A number in newRPL is represented as exact or approximate. To enter a number as approximate use a trailing dot. To enter a number as exact omit any trailing dot. For routine arithmetic this distinction doesn't matter much, but it does come into play when evaluating symbolic expressions.

Here are some examples:

Approximate Numbers Exact Numbers
1. 1
1.007. 1.007
1.007.e-10 1.007e-10

Arithmetic performed on numbers takes into account the operands (exact or approximate) and results are displayed accordingly.

For example, 1 3 / results in 0.333. (approximate), whereas 1 2 / results in 0.5 (exact).

Numbers in other bases

Numbers in different bases can be entered by preceeding the value with a # and a trailing letter to indicate the base (b = binary, o = octal, d = decimal, h = hex, note that the trailing letter is case insensitive). Arithmetic can be done on numbers in different bases with the result displayed as the base of the first argument. Only exact numbers in the range $-2^{63}$ to $2^{63}-1$ can be expressed in multiple bases. Outside this range (or approximate numbers) will be switched to decimal.

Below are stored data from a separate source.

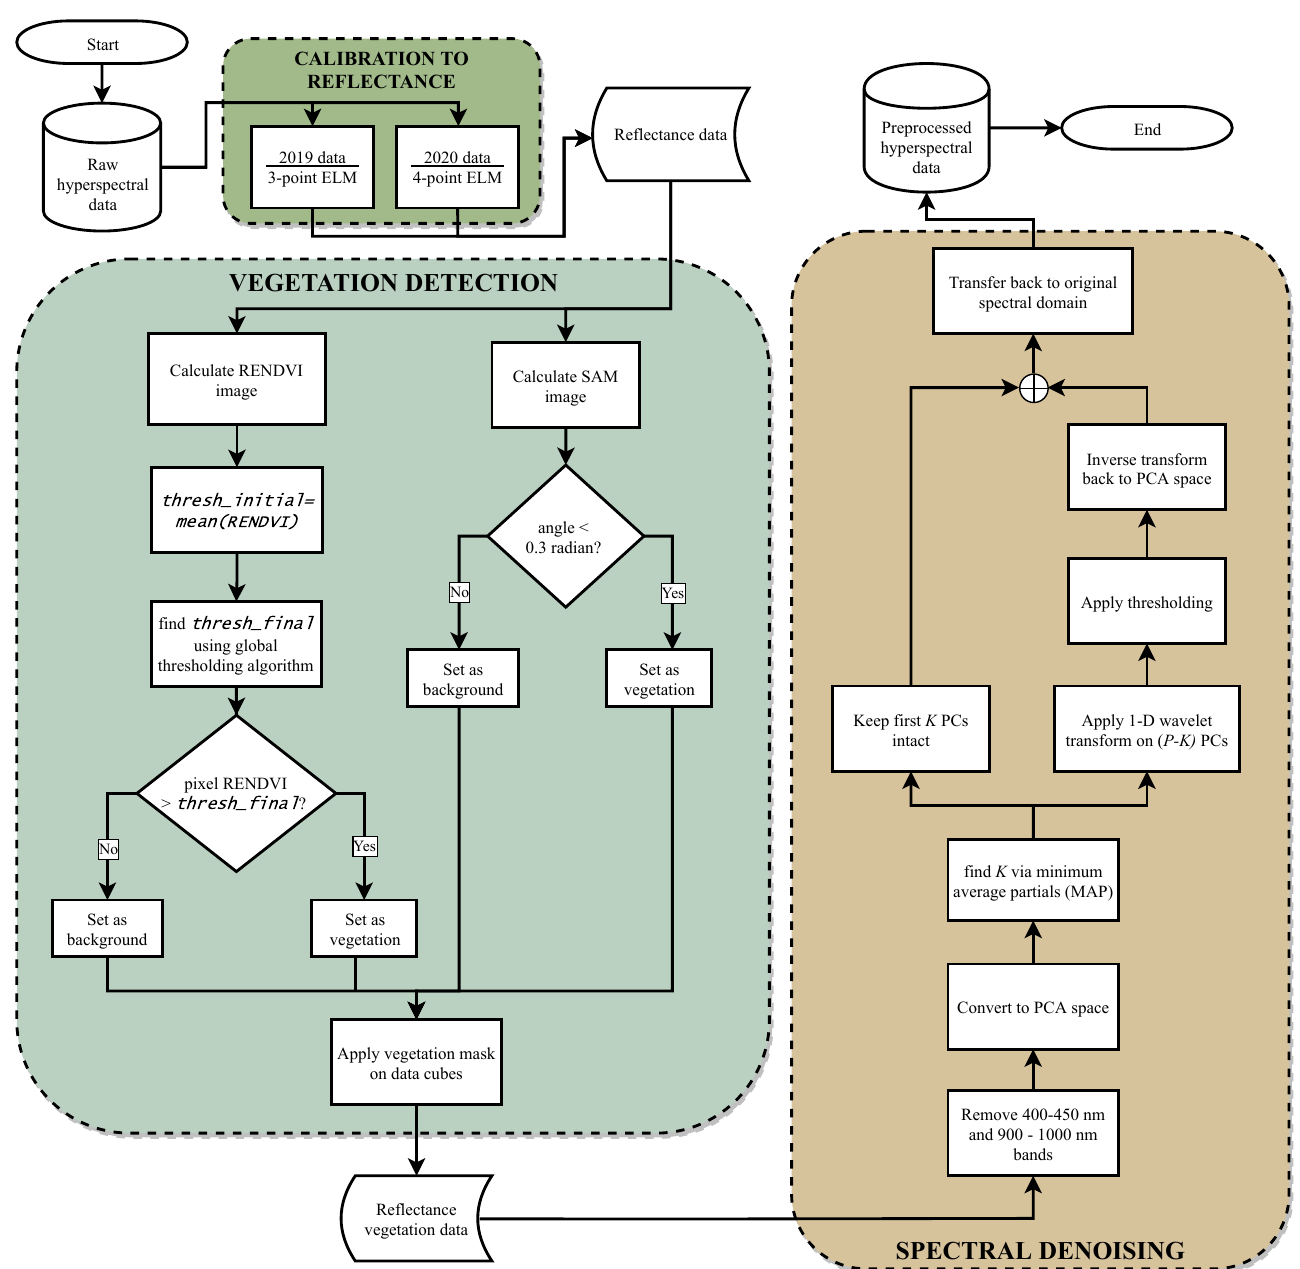
Figure 4. Flowchart of the steps employed for preprocessing raw hyperspectral data to evaluate snap bean yield components.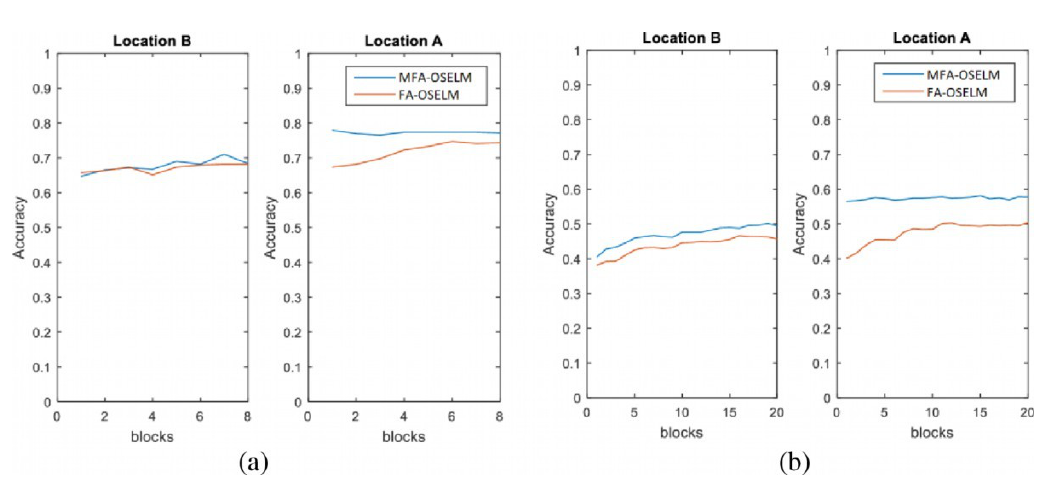
Figure 5. Scenario 1: The accuracy of the maximum feature adaptive online sequential extreme learning machine (MFA-OSELM) and the feature adaptive online sequential extreme learning machine (FA-OSELM) for ( a ) the TampereU dataset and ( b ) the UJIIndoorLoc dataset.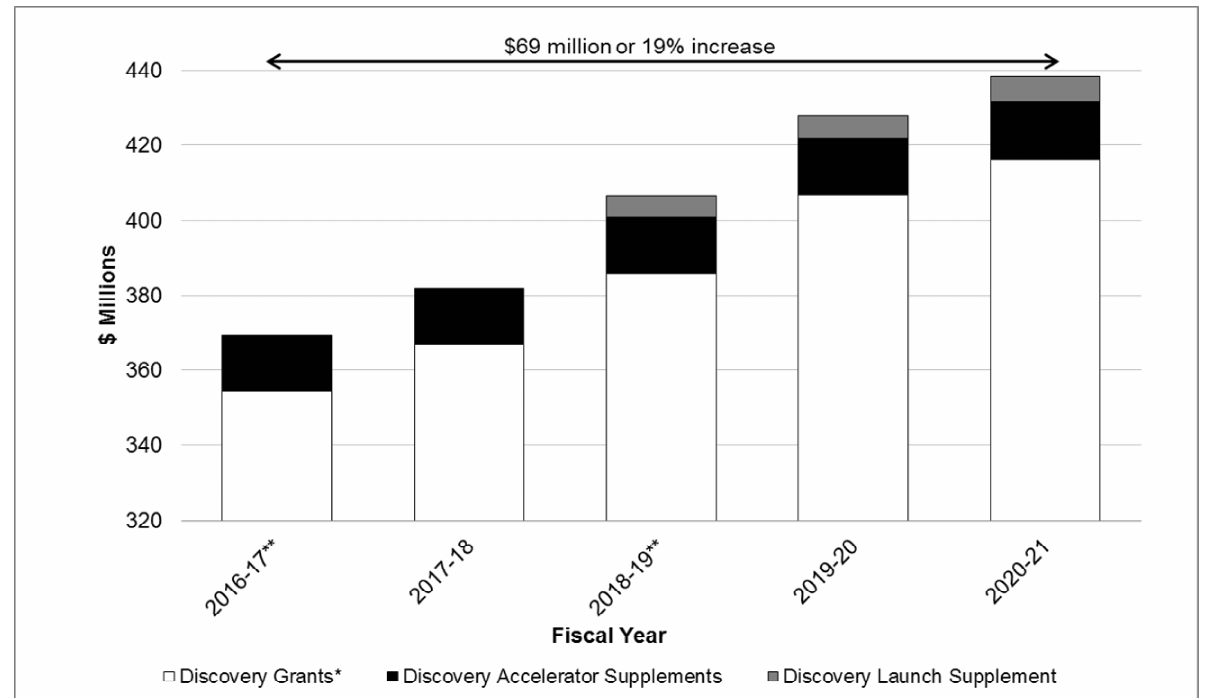
Planned investments in the Discovery Grants Program Elements, 2016-17 to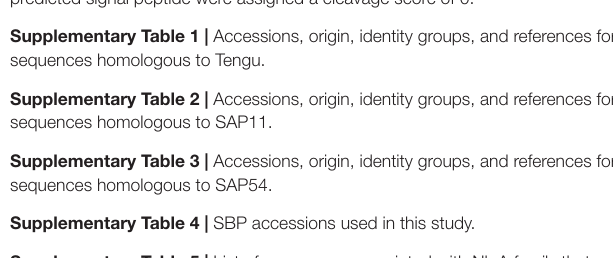
Supplementary Figure 7 | Sequence alignment for the YneF family. The residues have been colored according to biochemical properties up to position 50 of the alignment, and the remaining of the alignment is colored according to conservation between sequences with violet shades. Supplementary Figure 8 | Sequence alignment of the AYWB_444 family. The residues have been colored according to biochemical properties up to position 50 of the alignment, and the remaining of the alignment is colored according to conservation between sequences with violet shades. Supplementary Figure 9 | Sequence alignment for the RNAseY family. The residues have been colored according to biochemical properties up to position 65 of the alignment, and the remaining of the alignment is colored according to conservation between sequences with violet shades. In this alignment, only sequences collected from the nr database of NCBI at the date of the study are shown (accessions listed in Supplementary Material SM15). This includes some of the alternative start codons variants (for example accessions AOF54820.1 and WP_069028241.1 that derive from the same gene of maize bushy stunt phytoplasma strain M3), but not the alternative start codons variants mentioned in Supplementary Material 16. Supplementary Figure 10 | Distribution of signal peptide length for the Tengu, SAP11, SAP54, SBP, AYWB_387, AYWB_376, AYWB_042 and Amp datasets. Redundancy between sequences was addressed by counting only unique signal peptides predicted by each software package. Supplementary Figure 11 | Distribution of prediction scores for all the datasets described in this study. In these plots, each sequence in a given dataset is represented by a dot. Orange dots were assigned to sequences with a positive signal peptide prediction. Sequences that were predicted to have no signal peptide are represented by blue dots. Supplementary Figure 12 | Distribution of cleavage scores for all the datasets described in this study. In these plots, each sequence in a given dataset is represented by a dot. Orange dots were assigned to sequences with a positive signal peptide prediction. Sequences that were predicted to have no signal peptide are represented by blue dots. For SignalP5, sequences that had no predicted signal peptide were assigned a cleavage score of 0. Supplementary Table 1 | Accessions, origin, identity groups, and references for sequences homologous to Tengu. Supplementary Table 2 | Accessions, origin, identity groups, and references for sequences homologous to SAP11. Supplementary Table 3 | Accessions, origin, identity groups, and references for sequences homologous to SAP54. Supplementary Table 4 | SBP accessions used in this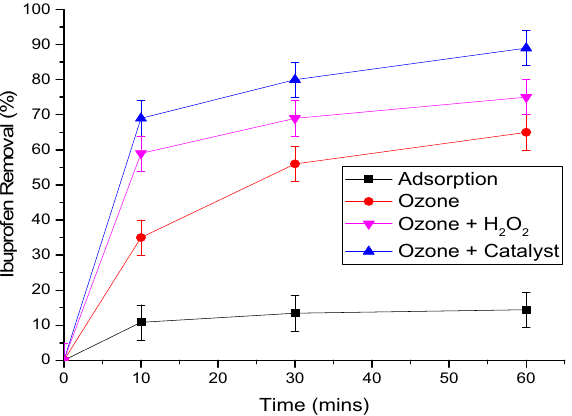
Figure 7. Ibuprofen removal using different treatment methods. Experimental conditions: pH—6.5, temperature 20 ± 1 °C, initial Ibuprofen concentration—5 mg/L, catalyst—1.00% (w/v), ozone dose—2 mg/L, H 2 O 2 dose—0.5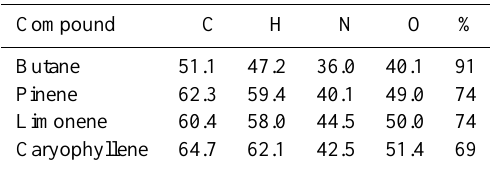
Table 3. Mass weighted average location of C, H, N, and O cal- culated by high resolution AMS analysis of m/z ≤ 100 (first four columns) and the percent of organic mass located ≤ m/z 100 eval- uated by unit mass resolution up to m/z = 500. Correction factors for non-uniform detection of C, H, N, and O have not been applied to the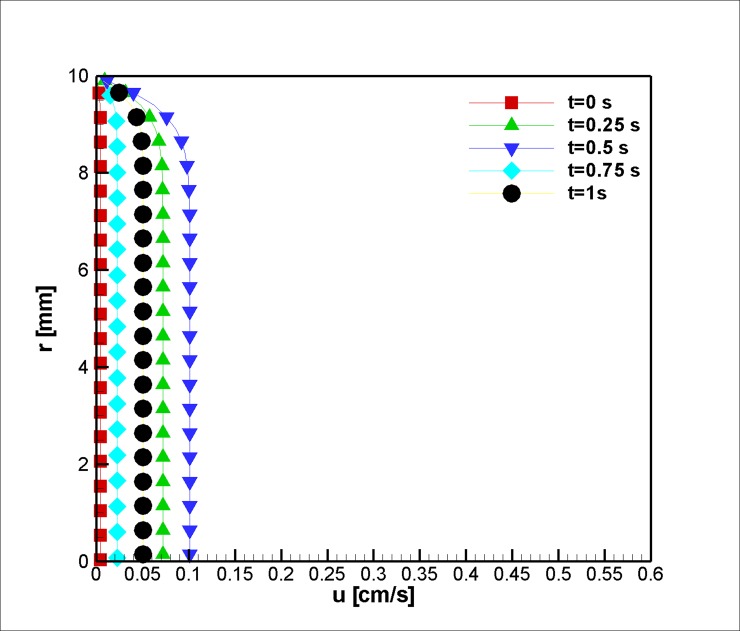
Velocity in axial direction at z = 4 cm for the case of Joule heating, Lvessel = 7 cm, Rvessel = 1 cm and fifty percent stenosis.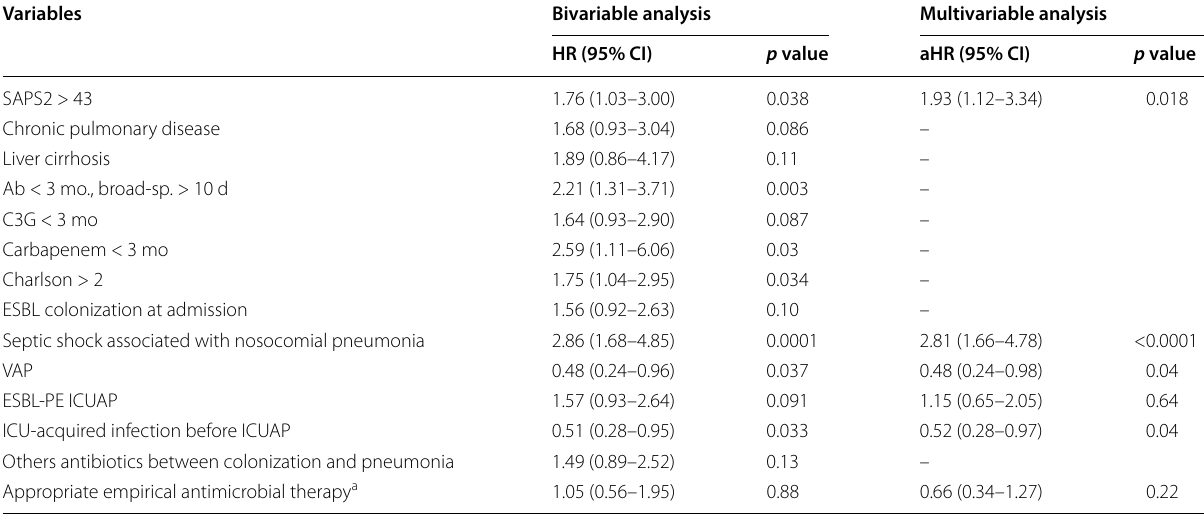
Ab antibiotic, broad-sp. broad-spectrum, 3GC third-generation cephalosporin; iBL beta-lactamase inhibitor, mo month, VAP ventilator-associated pneumonia, ICUAP ICU-acquired pneumonia, <3 mo within 3 months before ICU admission, HR (95% CI) hazard ratio interquartile range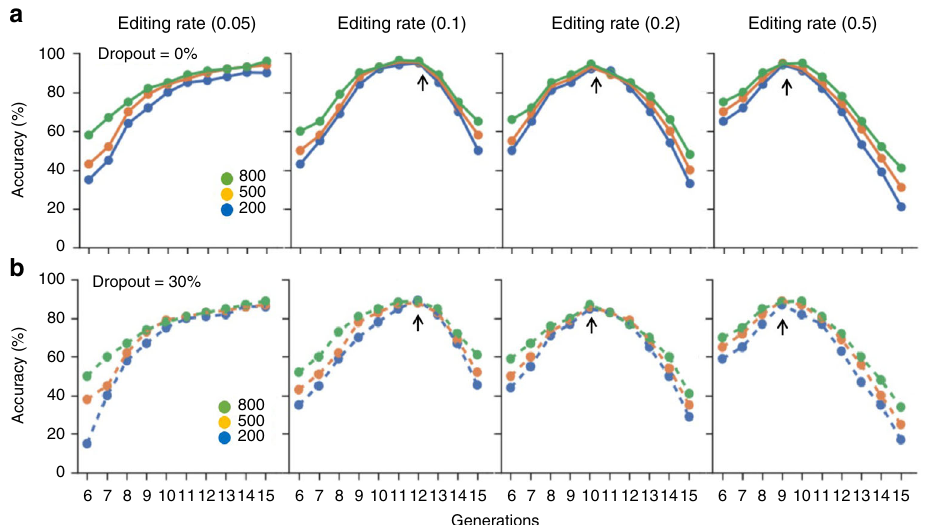
Fig. 3 Performance simulations of the targeted deaminase system. Continued editing was allowed until G generations (see Methods for detail). After that, the accuracy (y-axis) was calculated as the percentage of correct order of pairwise relationships between the edits generated within G generations (see Methods). We compared the effect of dropouts on accuracy. a No dropout shown by solid lines and ( b ) dropout applied shown by dashed lines. The in fl ection point is indicated by the black arrow. Different colors correspond to different numbers of target sites and the units for the editing rate (base substitution rate) are mutations/site/cell division. The source data are available in the Source Data fi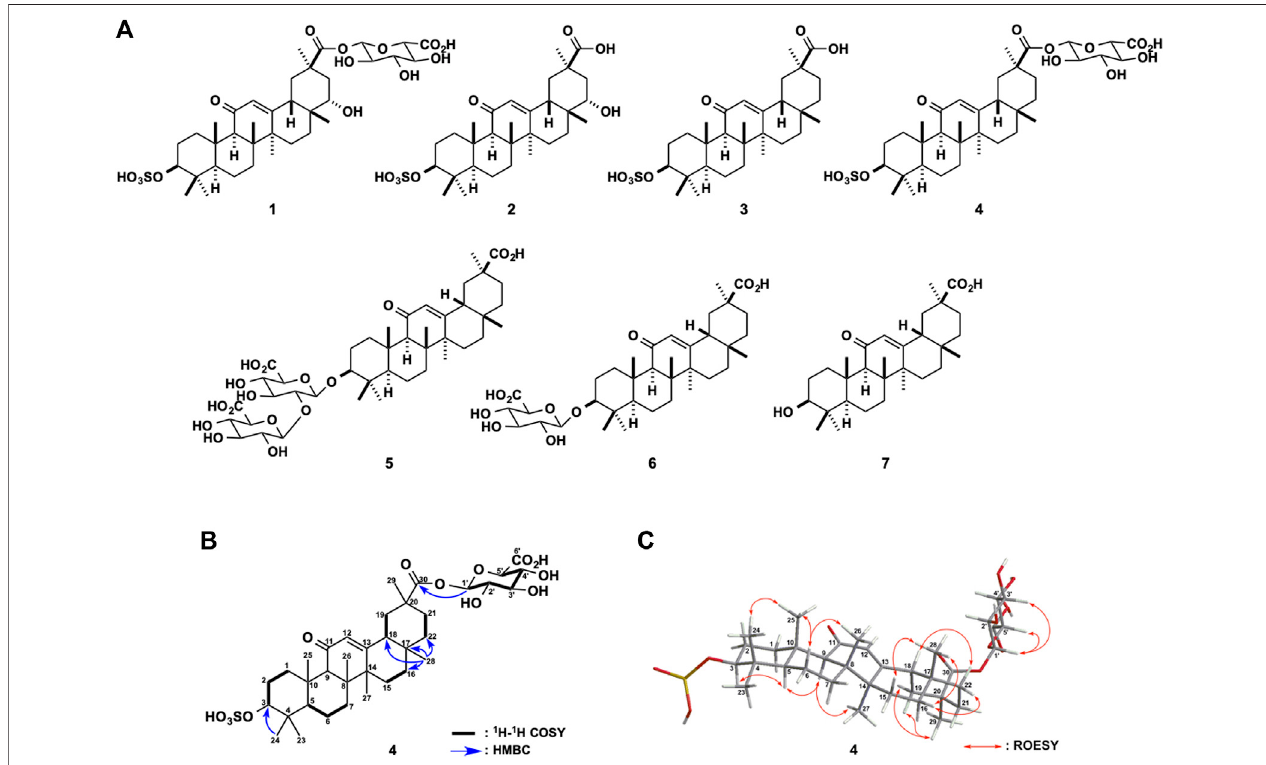
FIGURE1|(A) Chemicalstructuresofglycyrrhizin(GL, 5 )anditsmetabolites( 1 − 4 ),18 β -glycyrrhetyl-3- O -glucuronide(3MGA, 6 ),andglycyrrhetinicacid(GA, 7 ) (B) Key two-dimensional (2D) nuclear magnetic resonance (NMR) correlations for 4 (C) Selected rotating frame overhause effect spectroscopy (ROESY) correlations and relative stereochemistry of 4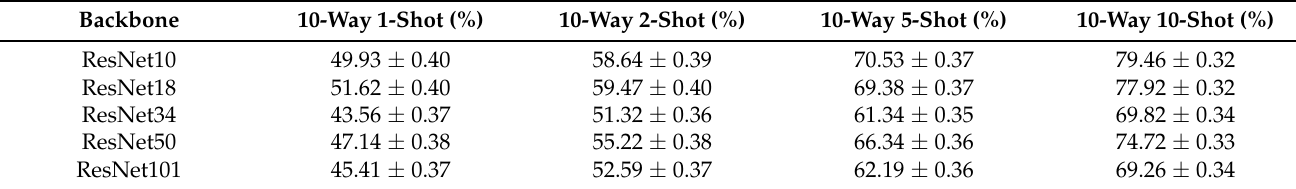
Table 2. Experimental results of replacing backbone.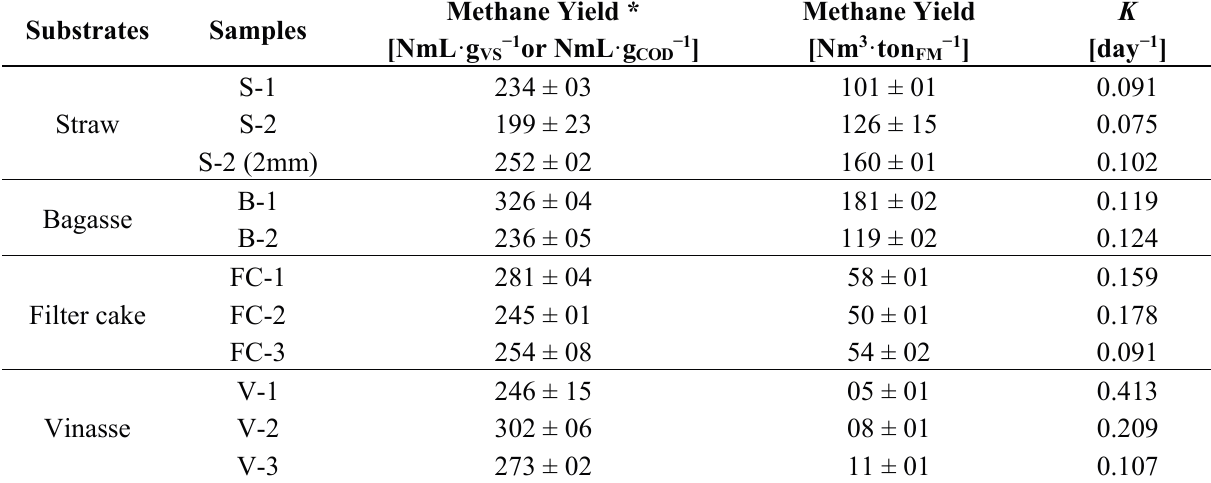
Table 4. Biochemical methane potential of the sugarcane waste after 35 days of assay.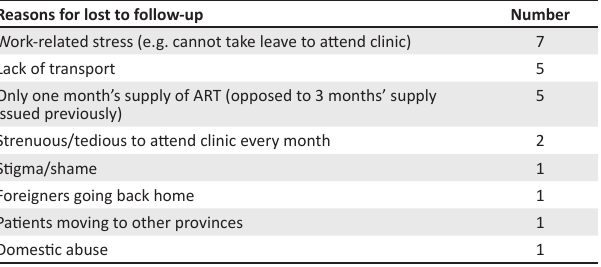
TABLE 4: Reported reasons for lost to follow-up, according to staff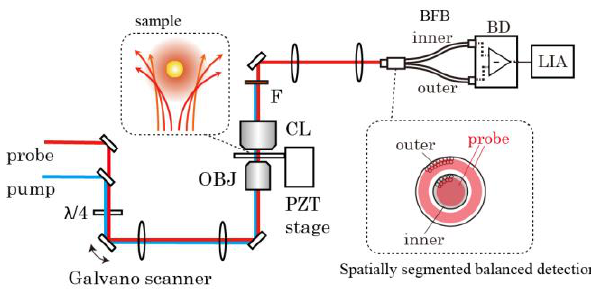
Figure 1. Photothermal microscope setup with spatially segmented balanced detection using a bifurcated fiber bundle (BFB). OBL: objective lens, CL: condenser lens, F: filter, BD: balanced detector, LIA: lock-in amplifier.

Here are example arithmetic operations in bases other than 10:

#1101b #FFh + yields 100001100b

256 #FFFFh + yields 65,791

#355o #11010101b x yields #142461o

#7h 2 / yields 3.5

#2h 63 Y^X yields 9.223372E18

Bit operations

Command Function Example
BADDAdd#11001b #100000b BADD yields #111001b
BSUBSubtract #11001b #100000b BSUB yields -#111b
BMULMultiply #11001b #100000b BMUL yields #1100100000b
BDIVDivide #11001b #100000b BDIV yields 0.781
BANDLogical AND #1101010b #1100010b BAND yields #1100010b
BORLogical OR #1101010b #1100010b BOR yields #1101010b
BXORLogical XOR #1101010b #1100010b BXOR yields #1000b

Note that BMUL and BDIV can be used to left shift and right shift numbers (respectively) when the second operand is a power of 2.

Setting the word size

The word size, applicable to exact numbers in other bases, can be set using the command STWS (STore Word Size). Valid ranges are 1 to 63 (not including the sign bit). So, for example, to work with 32 bit signed numbers, set the word size to 31. To view the currently set word size, use RCWS (ReCall Word Size). Note that setting too small a word size can lead to “rolling the register” and hence unexpected results, such as this:


120 4 BMUL


The result is -32, not the result of 480 as expected with a larger word size.